An increase in Japanese bond yield combined with geopolitical and economic uncertainties is burning concerns among the traders that BTC could face a significant correction. Higher yields indicate that the Bank of Japan can raise interest rates to control inflation or control its large public debt.
Rising yields in Japan often signal broader global economic uncertainty or tighter economic conditions. This creates a stronger yen that can reduce the appeal of carrying manufacturers, where investors borrow in Yen to invest in higher exploited assets such as BTC.
As such, the merchants are targeting a low level of $ 70,000 for Bitcoin in the coming weeks in the midst of macroeconomic jitters, an ongoing customs trade war and the general shortage of market catalysts following a driveway to the US presidential election.
“We believe that geopolitical and economic uncertainty causes institutions to break down their crypto holdings, and Bitcoin could very well fall to the $ 70-80K series in the coming weeks,” said Jeff Mei, CEO of BTSE, in a telegram announcement to Coindesk.
“Only when this customs war ends and Fed resumes the rashes will the top cryptocurrencies resume trending towards previous high times,” added Mei, reflecting the growing concern over the impact of US trade policies and the Federal Reserve’s cautious attitude towards interest rate members in 2025.

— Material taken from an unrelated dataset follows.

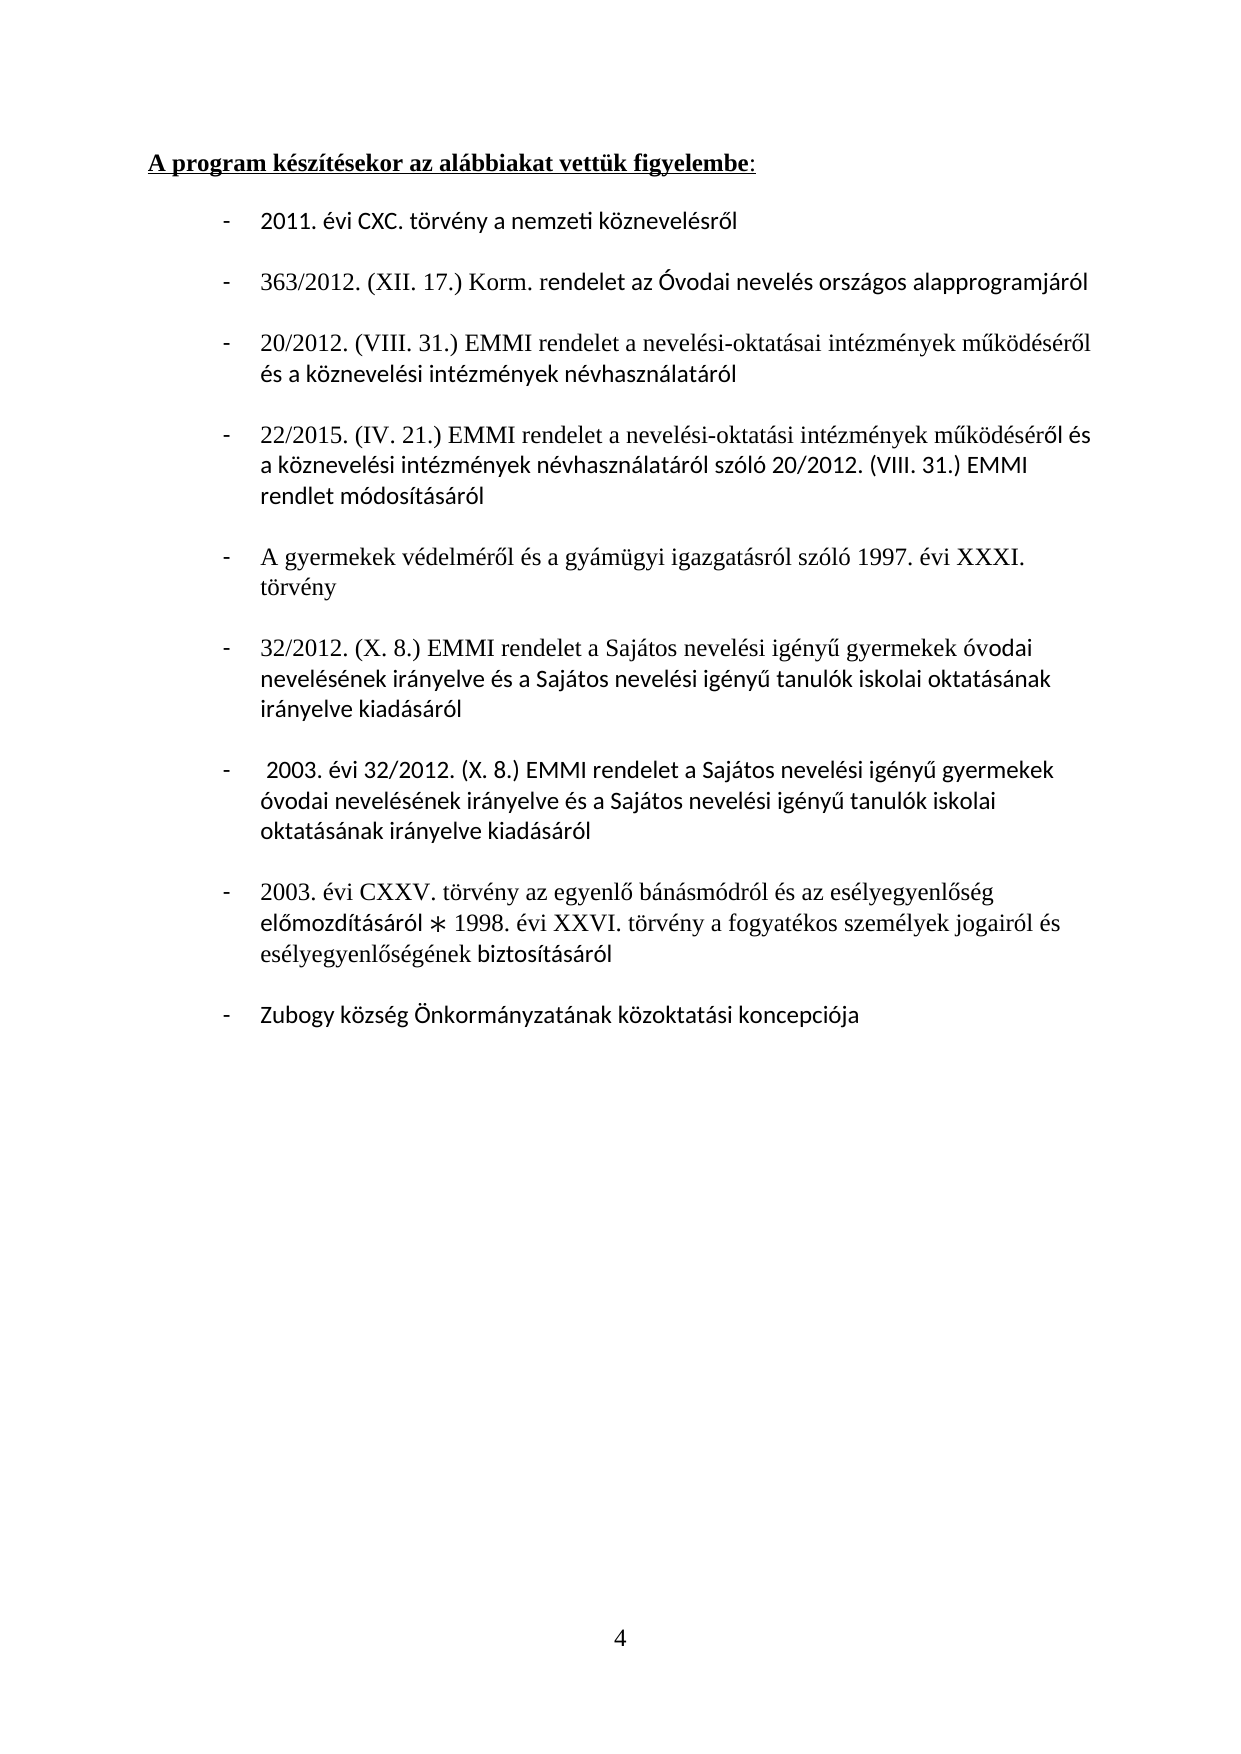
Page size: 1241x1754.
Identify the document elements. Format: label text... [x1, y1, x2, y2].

Elsewhere, Augustine fan, head of insight at SignalPlus, painted a gloomy technical image: “Price action has technically been very negative, and the high realized volatility has worsened BTC-risk-adjusted profile with few (if any) immediate positive catalysts on the horizon.”
Fans comments are in line with a Coindesk analysis on Sunday, which noticed that BTC is testing the 200-day simple sliding average (SMA), and a close below it could mean a critical break in a strong support trendline.